# Exercise goal
Please copy out each entry, word for word.

(Collected data)
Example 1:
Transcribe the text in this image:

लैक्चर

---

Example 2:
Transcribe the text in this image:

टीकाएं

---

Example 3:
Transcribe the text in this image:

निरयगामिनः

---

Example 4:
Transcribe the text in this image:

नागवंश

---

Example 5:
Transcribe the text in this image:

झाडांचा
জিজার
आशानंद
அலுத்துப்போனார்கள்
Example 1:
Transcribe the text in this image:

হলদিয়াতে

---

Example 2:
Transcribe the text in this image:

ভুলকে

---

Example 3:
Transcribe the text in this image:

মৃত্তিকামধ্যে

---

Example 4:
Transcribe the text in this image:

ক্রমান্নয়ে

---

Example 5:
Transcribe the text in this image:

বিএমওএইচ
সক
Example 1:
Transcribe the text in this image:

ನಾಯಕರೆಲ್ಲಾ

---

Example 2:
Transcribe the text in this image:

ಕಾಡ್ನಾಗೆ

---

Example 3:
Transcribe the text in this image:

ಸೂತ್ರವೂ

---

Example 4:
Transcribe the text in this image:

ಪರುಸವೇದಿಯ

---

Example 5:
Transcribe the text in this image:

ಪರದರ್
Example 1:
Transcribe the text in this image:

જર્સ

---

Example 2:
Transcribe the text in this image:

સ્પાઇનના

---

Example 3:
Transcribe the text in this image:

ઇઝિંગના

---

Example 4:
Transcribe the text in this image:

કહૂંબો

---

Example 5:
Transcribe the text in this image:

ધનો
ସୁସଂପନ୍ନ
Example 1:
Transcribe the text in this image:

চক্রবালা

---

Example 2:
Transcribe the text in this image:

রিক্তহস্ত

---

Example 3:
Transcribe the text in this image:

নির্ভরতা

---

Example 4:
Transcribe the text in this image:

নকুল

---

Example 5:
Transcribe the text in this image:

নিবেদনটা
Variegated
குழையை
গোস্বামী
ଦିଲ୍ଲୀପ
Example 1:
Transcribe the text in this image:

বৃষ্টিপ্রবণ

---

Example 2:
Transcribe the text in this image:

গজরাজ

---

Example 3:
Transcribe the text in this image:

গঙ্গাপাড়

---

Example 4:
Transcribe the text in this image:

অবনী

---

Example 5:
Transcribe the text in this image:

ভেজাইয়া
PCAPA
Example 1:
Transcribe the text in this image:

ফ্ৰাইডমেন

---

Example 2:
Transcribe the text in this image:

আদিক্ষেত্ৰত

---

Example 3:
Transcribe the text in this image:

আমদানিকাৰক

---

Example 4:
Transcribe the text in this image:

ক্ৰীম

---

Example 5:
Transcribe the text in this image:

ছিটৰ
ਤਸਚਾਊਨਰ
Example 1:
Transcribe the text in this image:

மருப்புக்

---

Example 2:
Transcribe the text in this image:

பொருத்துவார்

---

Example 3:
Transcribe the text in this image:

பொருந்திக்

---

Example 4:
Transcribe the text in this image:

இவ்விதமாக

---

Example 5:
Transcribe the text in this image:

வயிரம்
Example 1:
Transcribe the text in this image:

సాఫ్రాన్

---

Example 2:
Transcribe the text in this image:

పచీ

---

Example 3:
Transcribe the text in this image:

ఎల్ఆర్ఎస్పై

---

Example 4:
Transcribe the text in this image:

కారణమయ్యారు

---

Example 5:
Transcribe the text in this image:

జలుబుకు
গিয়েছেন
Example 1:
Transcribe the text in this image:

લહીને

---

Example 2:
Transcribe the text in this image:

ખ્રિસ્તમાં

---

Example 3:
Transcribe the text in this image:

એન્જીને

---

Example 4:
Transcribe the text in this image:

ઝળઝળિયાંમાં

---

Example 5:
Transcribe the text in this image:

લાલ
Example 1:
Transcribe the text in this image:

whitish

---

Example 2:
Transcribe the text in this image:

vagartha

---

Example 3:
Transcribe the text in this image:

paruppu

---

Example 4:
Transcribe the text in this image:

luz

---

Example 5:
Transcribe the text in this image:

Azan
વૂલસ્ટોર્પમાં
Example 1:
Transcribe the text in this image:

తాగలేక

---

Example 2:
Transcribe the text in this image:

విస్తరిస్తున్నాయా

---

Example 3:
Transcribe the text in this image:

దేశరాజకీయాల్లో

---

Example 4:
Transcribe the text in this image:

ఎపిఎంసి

# Task response
Example 1:
Transcribe the text in this image:

लैक्चर

---

Example 2:
Transcribe the text in this image:

टीकाएं

---

Example 3:
Transcribe the text in this image:

निरयगामिनः

---

Example 4:
Transcribe the text in this image:

नागवंश

---

Example 5:
Transcribe the text in this image:

झाडांचा
জিজার
आशानंद
அலுத்துப்போனார்கள்
Example 1:
Transcribe the text in this image:

হলদিয়াতে

---

Example 2:
Transcribe the text in this image:

ভুলকে

---

Example 3:
Transcribe the text in this image:

মৃত্তিকামধ্যে

---

Example 4:
Transcribe the text in this image:

ক্রমান্নয়ে

---

Example 5:
Transcribe the text in this image:

বিএমওএইচ
সক
Example 1:
Transcribe the text in this image:

ನಾಯಕರೆಲ್ಲಾ

---

Example 2:
Transcribe the text in this image:

ಕಾಡ್ನಾಗೆ

---

Example 3:
Transcribe the text in this image:

ಸೂತ್ರವೂ

---

Example 4:
Transcribe the text in this image:

ಪರುಸವೇದಿಯ

---

Example 5:
Transcribe the text in this image:

ಪರದರ್
Example 1:
Transcribe the text in this image:

જર્સ

---

Example 2:
Transcribe the text in this image:

સ્પાઇનના

---

Example 3:
Transcribe the text in this image:

ઇઝિંગના

---

Example 4:
Transcribe the text in this image:

કહૂંબો

---

Example 5:
Transcribe the text in this image:

ધનો
ସୁସଂପନ୍ନ
Example 1:
Transcribe the text in this image:

চক্রবালা

---

Example 2:
Transcribe the text in this image:

রিক্তহস্ত

---

Example 3:
Transcribe the text in this image:

নির্ভরতা

---

Example 4:
Transcribe the text in this image:

নকুল

---

Example 5:
Transcribe the text in this image:

নিবেদনটা
Variegated
குழையை
গোস্বামী
ଦିଲ୍ଲୀପ
Example 1:
Transcribe the text in this image:

বৃষ্টিপ্রবণ

---

Example 2:
Transcribe the text in this image:

গজরাজ

---

Example 3:
Transcribe the text in this image:

গঙ্গাপাড়

---

Example 4:
Transcribe the text in this image:

অবনী

---

Example 5:
Transcribe the text in this image:

ভেজাইয়া
PCAPA
Example 1:
Transcribe the text in this image:

ফ্ৰাইডমেন

---

Example 2:
Transcribe the text in this image:

আদিক্ষেত্ৰত

---

Example 3:
Transcribe the text in this image:

আমদানিকাৰক

---

Example 4:
Transcribe the text in this image:

ক্ৰীম

---

Example 5:
Transcribe the text in this image:

ছিটৰ
ਤਸਚਾਊਨਰ
Example 1:
Transcribe the text in this image:

மருப்புக்

---

Example 2:
Transcribe the text in this image:

பொருத்துவார்

---

Example 3:
Transcribe the text in this image:

பொருந்திக்

---

Example 4:
Transcribe the text in this image:

இவ்விதமாக

---

Example 5:
Transcribe the text in this image:

வயிரம்
Example 1:
Transcribe the text in this image:

సాఫ్రాన్

---

Example 2:
Transcribe the text in this image:

పచీ

---

Example 3:
Transcribe the text in this image:

ఎల్ఆర్ఎస్పై

---

Example 4:
Transcribe the text in this image:

కారణమయ్యారు

---

Example 5:
Transcribe the text in this image:

జలుబుకు
গিয়েছেন
Example 1:
Transcribe the text in this image:

લહીને

---

Example 2:
Transcribe the text in this image:

ખ્રિસ્તમાં

---

Example 3:
Transcribe the text in this image:

એન્જીને

---

Example 4:
Transcribe the text in this image:

ઝળઝળિયાંમાં

---

Example 5:
Transcribe the text in this image:

લાલ
Example 1:
Transcribe the text in this image:

whitish

---

Example 2:
Transcribe the text in this image:

vagartha

---

Example 3:
Transcribe the text in this image:

paruppu

---

Example 4:
Transcribe the text in this image:

luz

---

Example 5:
Transcribe the text in this image:

Azan
વૂલસ્ટોર્પમાં
Example 1:
Transcribe the text in this image:

తాగలేక

---

Example 2:
Transcribe the text in this image:

విస్తరిస్తున్నాయా

---

Example 3:
Transcribe the text in this image:

దేశరాజకీయాల్లో

---

Example 4:
Transcribe the text in this image:

ఎపిఎంసి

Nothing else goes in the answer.